_PASSAGE PROVIDED_:
Single by Debbie Gibson

from the album The Body Remembers
- Released: June 7, 2019
- Length: 3:33
- Label: Stargirl Records
- Songwriter: Debbie Gibson
- Producer: Sean Thomas

Debbie Gibson singles chronology
| "80s Baby" (2018) | "Girls Night Out" (2019) | "Lost in Your Eyes, the Duet" (2021) |

= Girls Night Out (Debbie Gibson song) =

Pop music single by Debbie Gibson

"Girls Night Out" is a 2020 song by American singer-songwriter Debbie Gibson originally released on June 7, 2019 as the first single from her tenth studio album, The Body Remembers which came out on August 20, 2021. It was her 41st single overall.

_WHAT IS EXPECTED_: Reproduce the text about the Debbie Gibson single "Girls Night Out" in full, word for word.

_MATERIAL PROVIDED_:
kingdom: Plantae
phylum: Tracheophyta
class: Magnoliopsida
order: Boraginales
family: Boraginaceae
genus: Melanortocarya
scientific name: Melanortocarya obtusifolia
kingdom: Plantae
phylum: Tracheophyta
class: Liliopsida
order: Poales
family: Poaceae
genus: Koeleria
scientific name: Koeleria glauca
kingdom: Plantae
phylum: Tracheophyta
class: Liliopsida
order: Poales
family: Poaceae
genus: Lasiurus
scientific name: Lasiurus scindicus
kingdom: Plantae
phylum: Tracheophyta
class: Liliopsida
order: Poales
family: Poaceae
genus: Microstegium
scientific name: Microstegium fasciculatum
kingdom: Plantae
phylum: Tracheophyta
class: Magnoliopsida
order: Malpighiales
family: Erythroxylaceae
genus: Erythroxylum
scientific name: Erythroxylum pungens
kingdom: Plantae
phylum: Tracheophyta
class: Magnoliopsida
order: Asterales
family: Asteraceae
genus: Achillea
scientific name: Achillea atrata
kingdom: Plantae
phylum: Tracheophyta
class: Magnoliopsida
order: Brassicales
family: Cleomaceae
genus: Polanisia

_SOLUTION FOR THIS PROBLEM_:
Single by Debbie Gibson

from the album The Body Remembers
- Released: June 7, 2019
- Length: 3:33
- Label: Stargirl Records
- Songwriter: Debbie Gibson
- Producer: Sean Thomas

Debbie Gibson singles chronology
| "80s Baby" (2018) | "Girls Night Out" (2019) | "Lost in Your Eyes, the Duet" (2021) |

= Girls Night Out (Debbie Gibson song) =

Pop music single by Debbie Gibson

"Girls Night Out" is a 2020 song by American singer-songwriter Debbie Gibson originally released on June 7, 2019 as the first single from her tenth studio album, The Body Remembers which came out on August 20, 2021. It was her 41st single overall.